WASHINGTON – Since the American Pharmacists Association launched its Pharmacy-Based Immunization Delivery certificate training program nearly 20 years ago, more than 260,000 pharmacists have been trained to provide immunization services across the lifespan in all 50 states, D.C. and Puerto Rico, APhA announced Wednesday. 
 
“APhA’s commitment to training and collaboration has increased access to vaccination services through expanded scopes of practice for immunizing pharmacists.
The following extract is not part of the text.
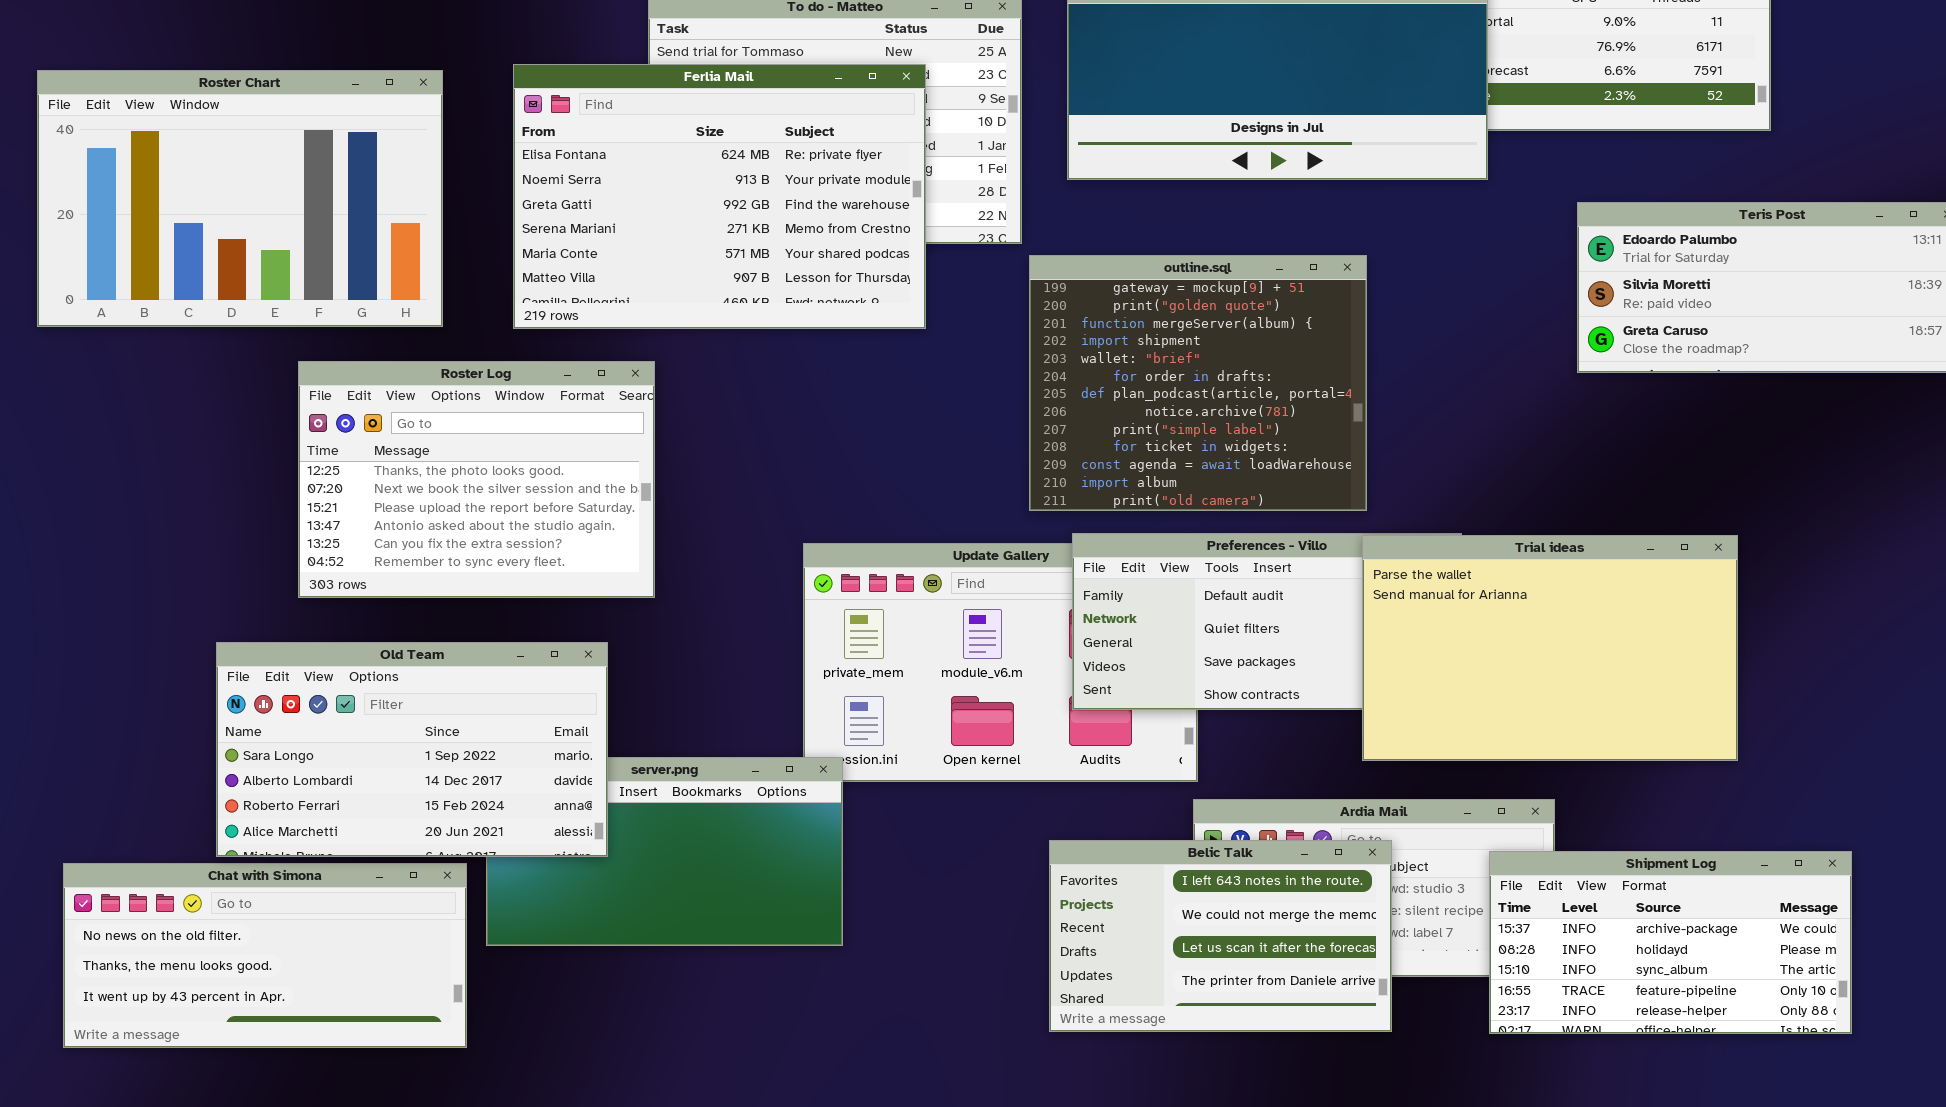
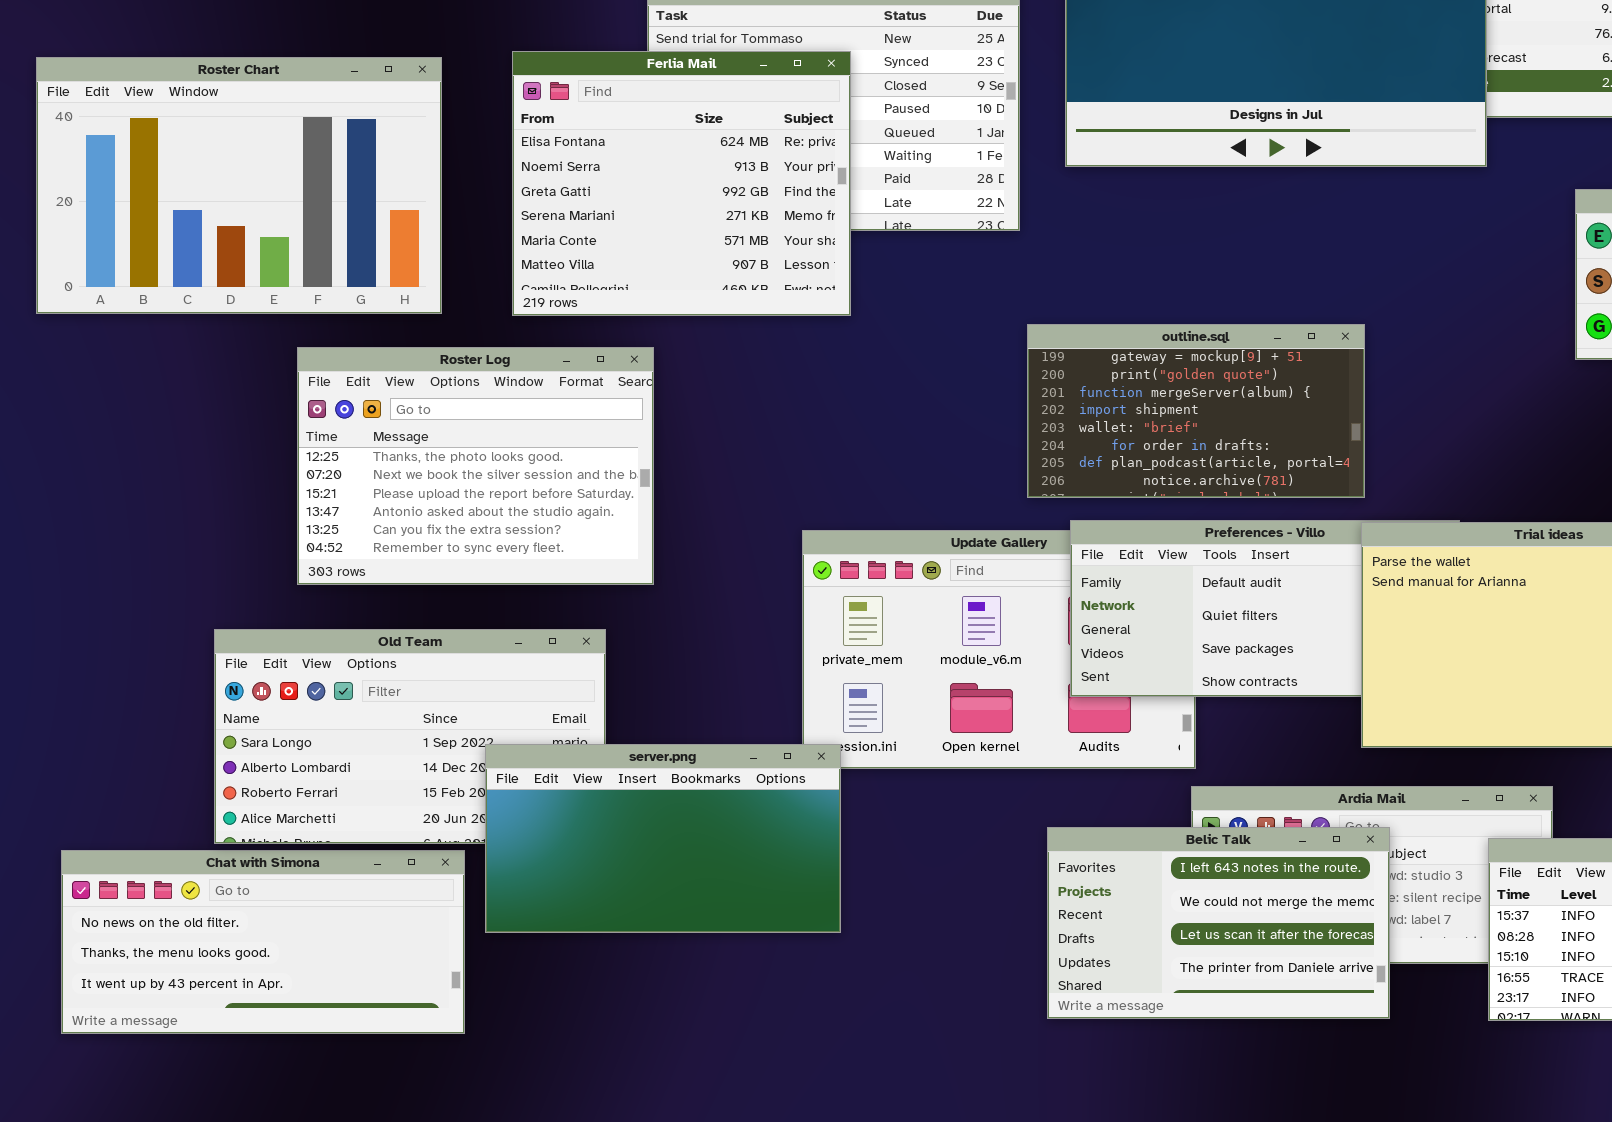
Ferlia Mail: [513,64,926,329] -> [512,51,851,316], resized
outline.sql: [1029,255,1367,511] -> [1027,324,1365,498], resized
server.png: [486,757,843,946] -> [485,744,841,933], raised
Over the last 20 years pharmacists have played an expanding role in reducing the risk of vaccine preventable illnesses,” stated Anne Schuchat, assistant surgeon general and principal deputy director, CDC, in a letter to APhA. “My colleagues and I at the CDC applaud your accomplishments … and your continued efforts to improve the health of our communities by reducing vaccine-preventable diseases.”
 
Pharmacists in particular can reduce barriers to getting the influenza vaccine in a way that other members of the immunization neighborhood may not, because of their hours and locations. Pharmacists also set a great example for their colleagues and patients. They led health professionals with a 95% immunization rate for themselves last year, according to a recent CDC survey published in the Morbidity and Mortality Weekly Report. Doctors and nurses followed closely behind at 89%.
 
“We are grateful to Dr. Schuchat and her colleagues at the CDC for their recognition and support of our efforts to improve pharmacists’ role in the immunization neighborhood and increasing the public’s access to needed vaccinations,” said APhA EVP and CEO, Thomas Menighan. “Pharmacists are educated members of the immunization neighborhood ready to address your vaccination needs and help you sort through the available options and information.”